=== Exercise prompt ===
Every entry below should appear in the answer exactly as written, apart from the pictures.

=== Supplied entries ===
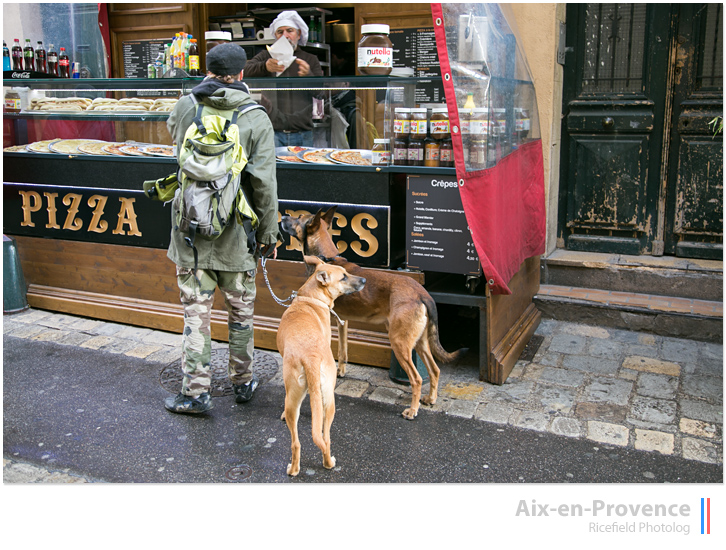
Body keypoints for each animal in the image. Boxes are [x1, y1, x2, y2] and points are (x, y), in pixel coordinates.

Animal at [278, 256, 370, 476]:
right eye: (343, 276)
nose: (364, 280)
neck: (309, 298)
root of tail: (310, 358)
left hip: (299, 401)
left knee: (297, 442)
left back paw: (294, 469)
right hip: (330, 401)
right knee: (326, 438)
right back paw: (329, 463)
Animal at [282, 208, 470, 422]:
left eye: (298, 217)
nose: (283, 216)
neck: (326, 257)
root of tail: (422, 293)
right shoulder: (342, 321)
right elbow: (343, 350)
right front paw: (341, 372)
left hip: (399, 342)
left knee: (416, 379)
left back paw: (412, 410)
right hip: (420, 342)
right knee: (435, 370)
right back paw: (431, 399)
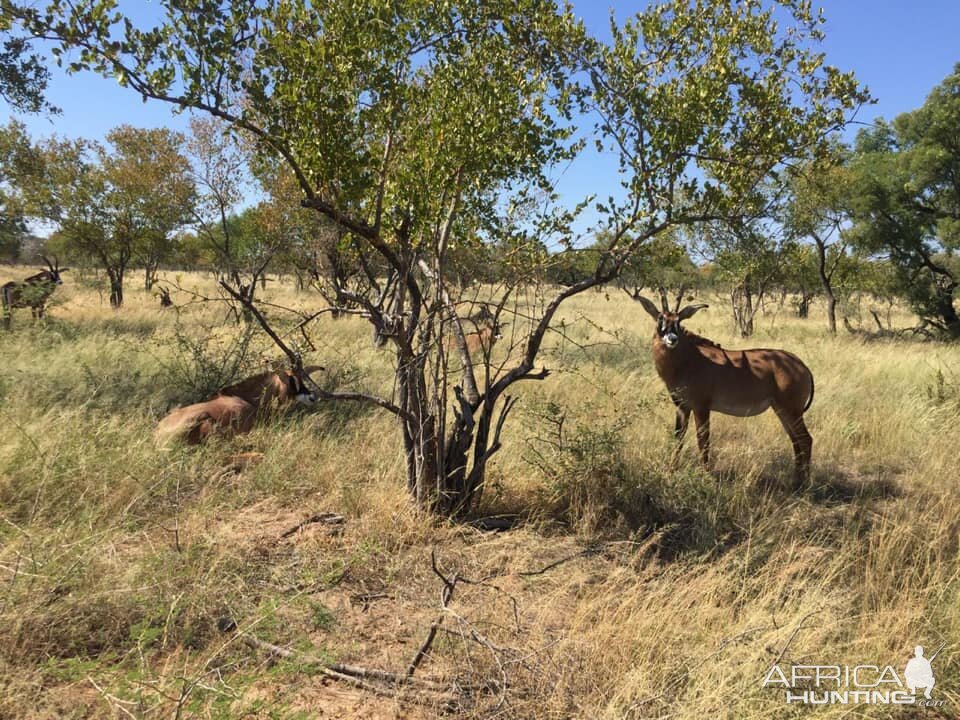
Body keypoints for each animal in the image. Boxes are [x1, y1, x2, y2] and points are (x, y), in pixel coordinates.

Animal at [632, 286, 812, 484]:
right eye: (660, 318)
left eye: (679, 321)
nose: (672, 339)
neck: (687, 359)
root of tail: (802, 366)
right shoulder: (682, 407)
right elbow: (678, 438)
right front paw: (670, 472)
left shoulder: (701, 407)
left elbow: (703, 440)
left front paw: (705, 475)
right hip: (781, 409)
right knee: (795, 440)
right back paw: (796, 481)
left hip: (791, 410)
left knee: (805, 439)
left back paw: (803, 484)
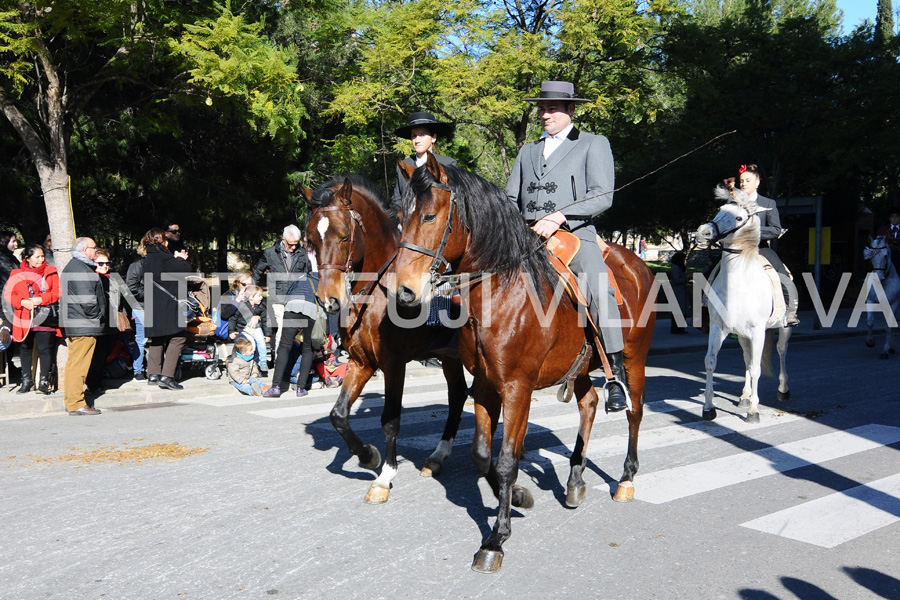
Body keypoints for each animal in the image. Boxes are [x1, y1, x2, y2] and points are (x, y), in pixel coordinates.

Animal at [304, 176, 472, 504]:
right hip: (450, 355)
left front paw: (384, 477)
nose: (329, 300)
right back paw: (438, 456)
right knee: (458, 395)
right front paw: (368, 455)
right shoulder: (361, 362)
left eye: (344, 236)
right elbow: (338, 415)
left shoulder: (394, 364)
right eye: (311, 240)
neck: (377, 294)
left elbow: (390, 420)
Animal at [386, 155, 652, 572]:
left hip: (634, 359)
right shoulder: (484, 385)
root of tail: (638, 264)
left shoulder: (517, 388)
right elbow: (482, 454)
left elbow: (508, 459)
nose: (405, 291)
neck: (502, 292)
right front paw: (520, 496)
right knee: (589, 404)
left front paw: (495, 539)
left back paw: (626, 478)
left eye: (429, 215)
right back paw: (575, 480)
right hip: (579, 367)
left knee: (634, 412)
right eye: (399, 218)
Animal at [696, 185, 788, 424]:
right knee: (747, 358)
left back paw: (783, 390)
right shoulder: (718, 327)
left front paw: (754, 411)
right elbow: (710, 361)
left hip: (783, 327)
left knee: (781, 351)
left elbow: (756, 369)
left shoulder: (758, 331)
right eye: (719, 210)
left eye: (739, 217)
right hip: (742, 335)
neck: (737, 283)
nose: (702, 232)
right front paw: (708, 407)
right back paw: (745, 397)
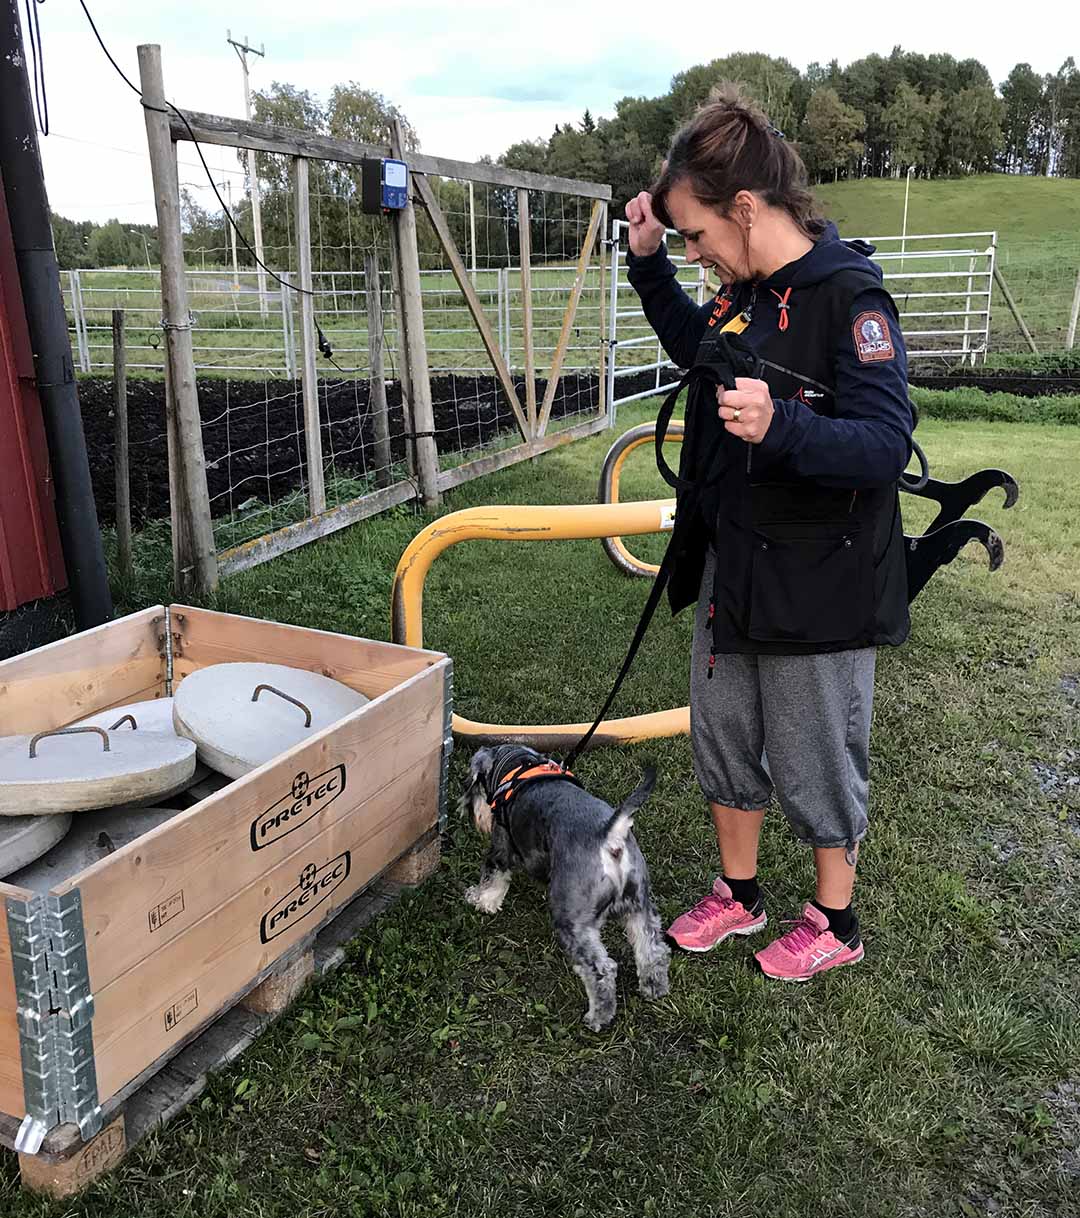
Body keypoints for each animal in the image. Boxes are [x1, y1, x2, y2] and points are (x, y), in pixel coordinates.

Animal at [460, 740, 672, 1027]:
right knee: (652, 948)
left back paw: (597, 1017)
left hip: (573, 921)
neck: (517, 766)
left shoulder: (501, 848)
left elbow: (493, 879)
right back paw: (654, 988)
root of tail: (610, 837)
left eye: (474, 781)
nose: (470, 810)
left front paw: (480, 900)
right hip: (640, 906)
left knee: (602, 969)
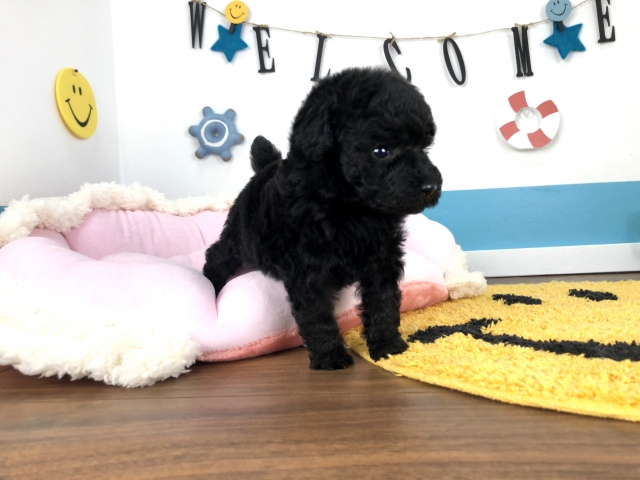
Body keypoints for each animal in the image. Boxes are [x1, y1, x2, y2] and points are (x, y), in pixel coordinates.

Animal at [203, 67, 442, 370]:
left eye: (425, 146)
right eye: (381, 151)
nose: (430, 186)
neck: (351, 207)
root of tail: (265, 169)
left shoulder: (382, 260)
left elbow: (383, 301)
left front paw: (387, 345)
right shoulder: (308, 269)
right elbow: (317, 314)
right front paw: (330, 357)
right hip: (241, 239)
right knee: (217, 254)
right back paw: (210, 282)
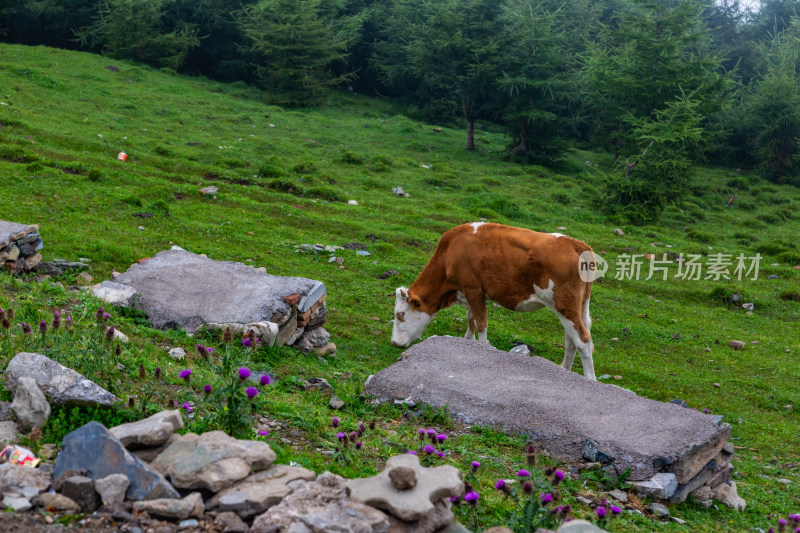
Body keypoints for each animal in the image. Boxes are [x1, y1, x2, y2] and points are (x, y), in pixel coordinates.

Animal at [390, 220, 596, 378]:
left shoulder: (473, 289)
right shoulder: (470, 293)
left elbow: (481, 323)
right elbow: (471, 318)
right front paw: (466, 341)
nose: (394, 343)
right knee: (571, 338)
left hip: (564, 304)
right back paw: (564, 370)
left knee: (583, 340)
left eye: (400, 315)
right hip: (578, 305)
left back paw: (590, 379)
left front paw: (482, 349)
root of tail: (577, 244)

=== Reply to the task ===
Body keypoints for each animal in the image. Boxes are [x1, y1, x2, y2] and points are (x, y), in pixel coordinates.

Animal at [278, 256, 370, 476]:
right eye: (343, 276)
nose: (364, 280)
neck: (309, 298)
root of tail: (310, 358)
left hip: (299, 401)
left knee: (297, 442)
left back paw: (294, 469)
right hip: (330, 401)
right knee: (326, 438)
right back paw: (329, 463)
Animal at [282, 208, 470, 422]:
left eye: (298, 217)
nose: (283, 216)
neck: (326, 257)
root of tail: (422, 293)
right shoulder: (342, 321)
right elbow: (343, 350)
right front paw: (341, 372)
left hip: (399, 342)
left knee: (416, 379)
left back paw: (412, 410)
right hip: (420, 342)
right knee: (435, 370)
right back paw: (431, 399)
Body keypoints for each animal in the image. Boxes are [x1, y1, x2, y2] and points are (x, y), in pixel coordinates.

Animal at [632, 286, 812, 484]:
right eye: (660, 318)
left eye: (679, 321)
nose: (672, 339)
neck: (687, 359)
root of tail: (802, 366)
right shoulder: (682, 407)
right elbow: (678, 438)
right front paw: (670, 472)
left shoulder: (701, 407)
left elbow: (703, 440)
left front paw: (705, 475)
right hip: (781, 409)
right knee: (795, 440)
right back paw: (796, 481)
left hip: (791, 410)
left knee: (805, 439)
left back paw: (803, 484)
Body keypoints for each animal in the image. Boxes are [x1, y1, x2, y2] and points are (x, y), in pixel coordinates.

Animal at [304, 176, 472, 504]:
right hip: (450, 355)
left front paw: (384, 477)
nose: (329, 300)
right back paw: (438, 456)
right knee: (458, 395)
right front paw: (368, 455)
right shoulder: (361, 362)
left eye: (344, 236)
right elbow: (338, 415)
left shoulder: (394, 364)
right eye: (311, 240)
neck: (377, 294)
left elbow: (390, 420)
Animal at [386, 155, 652, 572]:
left hip: (634, 359)
right shoulder: (484, 385)
root of tail: (638, 264)
left shoulder: (517, 388)
right elbow: (482, 454)
left elbow: (508, 459)
nose: (405, 291)
neck: (502, 292)
right front paw: (520, 496)
right knee: (589, 404)
left front paw: (495, 539)
left back paw: (626, 478)
left eye: (429, 215)
right back paw: (575, 480)
right hip: (579, 367)
left knee: (634, 412)
right eye: (399, 218)
Animal at [696, 185, 788, 424]:
right knee: (747, 358)
left back paw: (783, 390)
right shoulder: (718, 327)
left front paw: (754, 411)
right elbow: (710, 361)
left hip: (783, 327)
left knee: (781, 351)
left elbow: (756, 369)
left shoulder: (758, 331)
right eye: (719, 210)
left eye: (739, 217)
right hip: (742, 335)
neck: (737, 283)
nose: (702, 232)
right front paw: (708, 407)
right back paw: (745, 397)
Body keypoints for each animal in the image. Boxes are [x1, y1, x2, y2] and points are (x, y), in pixel coordinates.

Animal at [460, 740, 672, 1027]:
right knee: (652, 948)
left back paw: (597, 1017)
left hip: (573, 921)
neck: (517, 766)
left shoulder: (501, 848)
left elbow: (493, 879)
right back paw: (654, 988)
root of tail: (610, 837)
left eye: (474, 781)
nose: (470, 810)
left front paw: (480, 900)
right hip: (640, 906)
left knee: (602, 969)
Body keypoints for each animal in the image. Boxes are [x1, y1, x2, y2] and points are (x, y), in pixel coordinates.

Animal at [203, 67, 442, 370]:
left eye: (425, 146)
right eye: (381, 151)
nose: (430, 186)
neck: (351, 207)
root of tail: (265, 169)
left shoulder: (382, 260)
left elbow: (383, 301)
left front paw: (387, 345)
right shoulder: (308, 269)
right elbow: (317, 314)
right front paw: (330, 357)
right hip: (241, 239)
right knee: (217, 254)
right back paw: (210, 282)
Body keypoints for each animal in the image. Boxes are [x1, y1, x2, y2] and points are (x, y), in pixel coordinates.

Animal at [390, 220, 596, 378]:
left shoulder: (473, 289)
right shoulder: (470, 293)
left elbow: (481, 323)
right elbow: (471, 318)
right front paw: (466, 341)
nose: (394, 343)
right knee: (571, 338)
left hip: (564, 304)
right back paw: (564, 370)
left knee: (583, 340)
left eye: (400, 315)
right hip: (578, 305)
left back paw: (590, 379)
left front paw: (482, 349)
root of tail: (577, 244)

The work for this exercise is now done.